韓国と豪州も、日本と豪州のように安全保障協力宣言をこのほど発表したところであり、ネットワーク化された同盟は、各国の安全に直接にかかわる脅威というよりは、より広い地域における安全保障上の諸課題に対処するための重要な道具となっていくだろう。

この点を関係諸国が受け入れることで、地域大の制度、ネットワーク化された同盟という二つの柱はここに接合されて、一つの建築物として建てられることになる。

中国をどのように引き入れるか-日米中のトライアングル

しかし、中国がこのような視点を受け入れるか、それが最も困難な課題といっていい。東アジア首脳会談創設時にもアセアンプラス3以上の拡大に反対していた中国は、依然としてアセアンプラス3を重視する姿勢をとっている。

中国にとって東アジアの地域主義は東南アジア外交の一環に過ぎず、安全保障上、共同で対処すべき課題が増えた現状に対して十分な理解を示していない。

また、日米豪三カ国による戦略対話が中国をターゲットにしたものであると公然と論じる、代表的な国際政治学者もいる。

安防懇報告書は、中国を引き入れた地域のメカニズム構築が重要という指摘に留まっているが、どのように中国を引き入れるか、その仕掛けを考えなければならない。

筆者がこの点に関してかねてより重視していることは、日米中三カ国の政府レベルでの公式対話の開始である。報道されているように、米国国務省政策企画局長、中国外交部政策企画局室長、外務省総合外交政策局長の会合が今後実現されていくようである。

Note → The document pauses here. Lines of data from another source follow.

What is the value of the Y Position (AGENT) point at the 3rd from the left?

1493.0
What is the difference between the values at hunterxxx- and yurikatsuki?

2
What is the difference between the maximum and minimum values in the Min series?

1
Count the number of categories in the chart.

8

なによりも中国と日本が地域における制度作りの主導権をめぐる綱引きをやめ、米国もアジア・太平洋地域における地域での取り組みへの一歩下がった姿勢を改めることを確認したうえで、地域における有効な安全保障上の手段は何か、日米協力や同盟のネットワークが何を目指しているのか、実力を増していく中国との協力、信頼醸成をいかに進めていくのか、真摯に議論する場になってほしい。

地域安全保障ビジョンの共有

報道では、三カ国はグローバルな協力、アフリカなどきわめて外交的なアジェンダを議論するとも書いてあるが、重要なことは安全保障の将来に関するビジョンの共有である。この三カ国の合意がなければ、アセアンを中心にした制度構築さえ進まないという現実をわれわれは過去20年間で痛感してきた。

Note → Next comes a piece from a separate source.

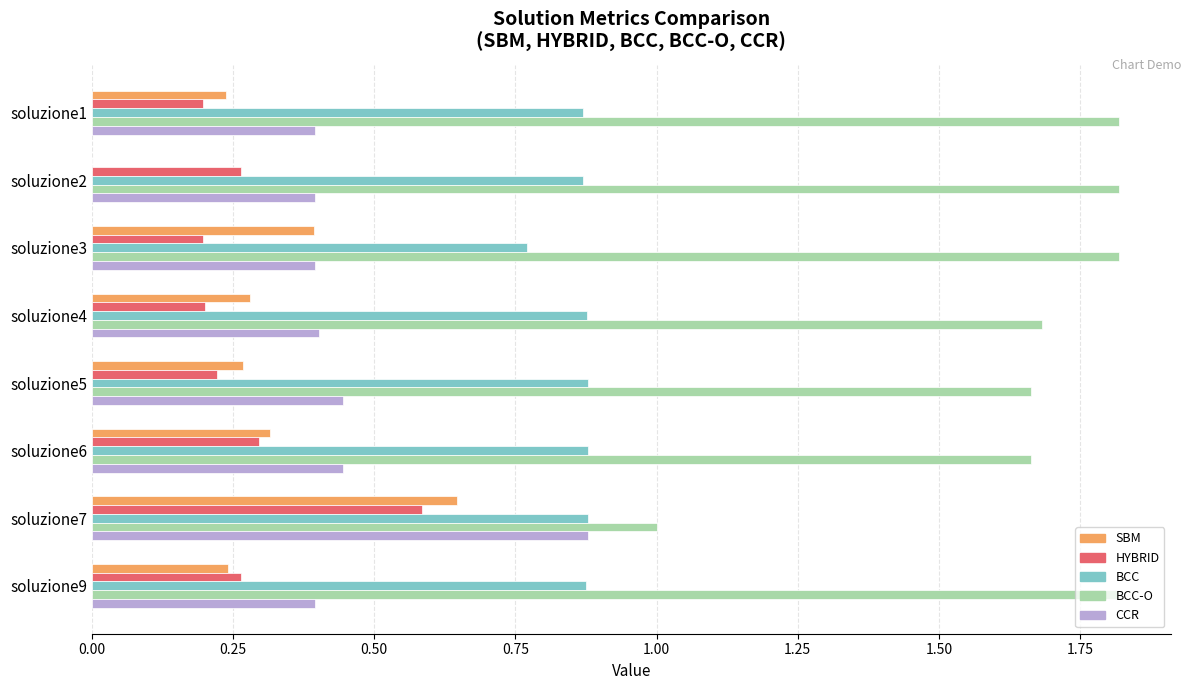

Which series has the largest total across all categories?

BCC-O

この枠組みに批判的な声もあるが、日本にとっては日米同盟の希釈化につながらず、むしろ対中関係、対米関係の強化につながる可能性が高いし、アジア・太平洋地域等での国際的な活動への中国の理解も得られる可能性が高まる。

なによりも、東アジア首脳会談のような地域大のメカニズムが整備され、有効に機能していくことは、関係各国すべての利益となり、新しい安全保障上の課題に対する協力深化に加え、米国と中国という二つの大国を、日本を初めとする地域諸国との連携に組み込むことになる。

政治的モメンタム(動力)が高まったとき、お互いの軍事的能力や意図に対する不信を多少なりとも改善したり、偶発的に発生する危機のエスカレーションを防ぐようなメカニズムが、意味のある形で整備され得る。中国と米国が地域における協力への姿勢を明確にすることが、この地域のアーキテクチャの基礎をしっかりとしたものにする。

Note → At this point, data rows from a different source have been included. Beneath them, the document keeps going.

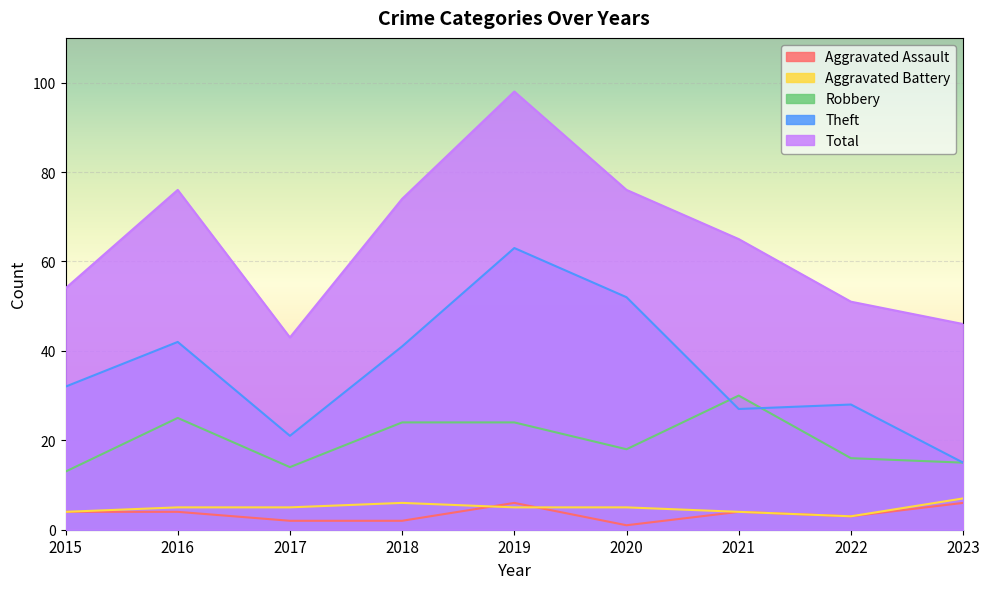

Reading left to right, extract all data points from this chart.

Aggravated Assault: 4	4	2	2	6	1	4	3	6
Aggravated Battery: 4	5	5	6	5	5	4	3	7
Robbery: 13	25	14	24	24	18	30	16	15
Theft: 32	42	21	41	63	52	27	28	15
Total: 54	76	43	74	98	76	65	51	46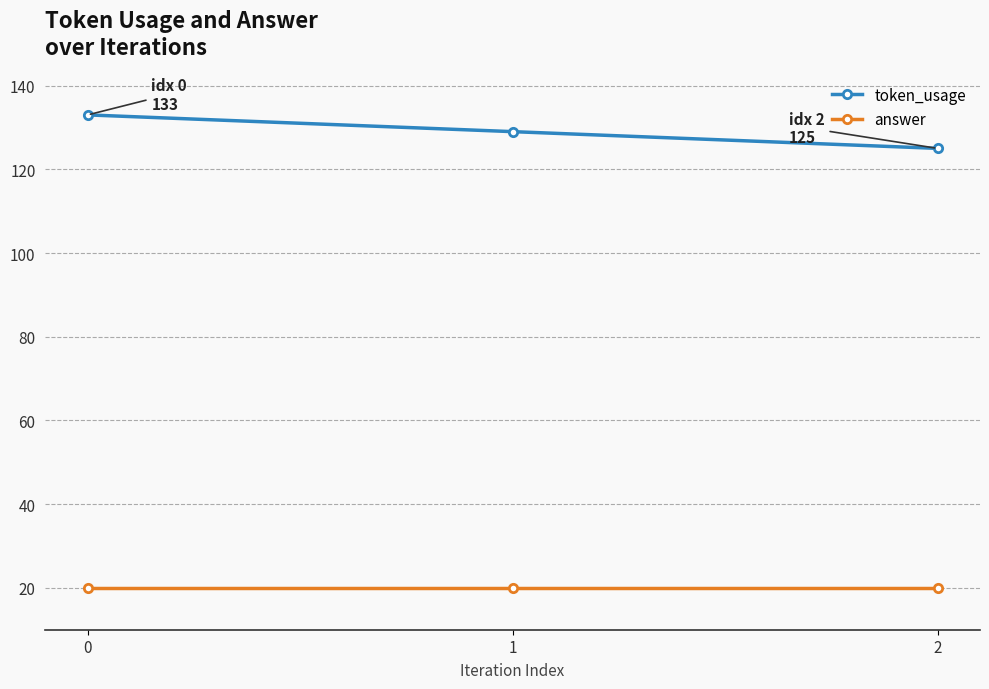

Reading left to right, list all the values displayed in this chart.

token_usage: 133	129	125
answer: 20	20	20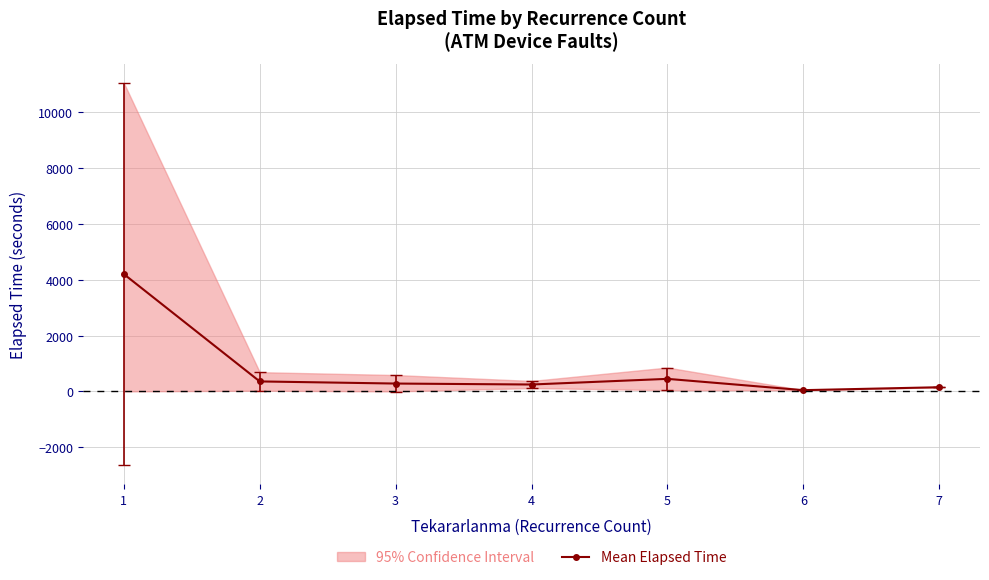

Approximately how many times larger is the value at 5 compared to 6?

10.0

日本は、積極的な役回りを演じられるかもしれない。日米中関係の重要性は、より高い位置づけを与えられていくべきだろう。枠組みの格上げや防衛当局の参加なども検討されていくべきだ。

実力を増していく中国との協力は今後どれほど可能なのか、それを見極めるためにもまず我々は中国との合意を形成し、それが守られるか観察していくことが必要なのであり、三カ国、そして地域大の枠組みのなかに中国を位置づけていく発想をもつべきだ。

新政権への提案

今回の安防懇の報告には、民主党鳩山代表は見直しを辞さないというコメントを発している。集団的自衛権の解釈や武器輸出三原則の見直しを巡る点は、高度な政治的な判断であり、選挙において勝利した政党が責任をもって、いずれかの判断を行なえばよい。

しかし、地域における協力は重要性を増しており、中長期的なビジョンを策定し、地域諸国と協力のあり方、すなわちアーキテクチャの設計図を描くことは、政治的立場にかかわらず、新政権に求められる。

自民党、民主党いずれのマニフェストにおいても、外交・安全保障戦略における地域における協力のあり方に関して十分に議論が尽くされていないが、新政権は早急に政治主導で議論を進展させ、アジア・太平洋諸国に対してメッセージを発するべきだろう。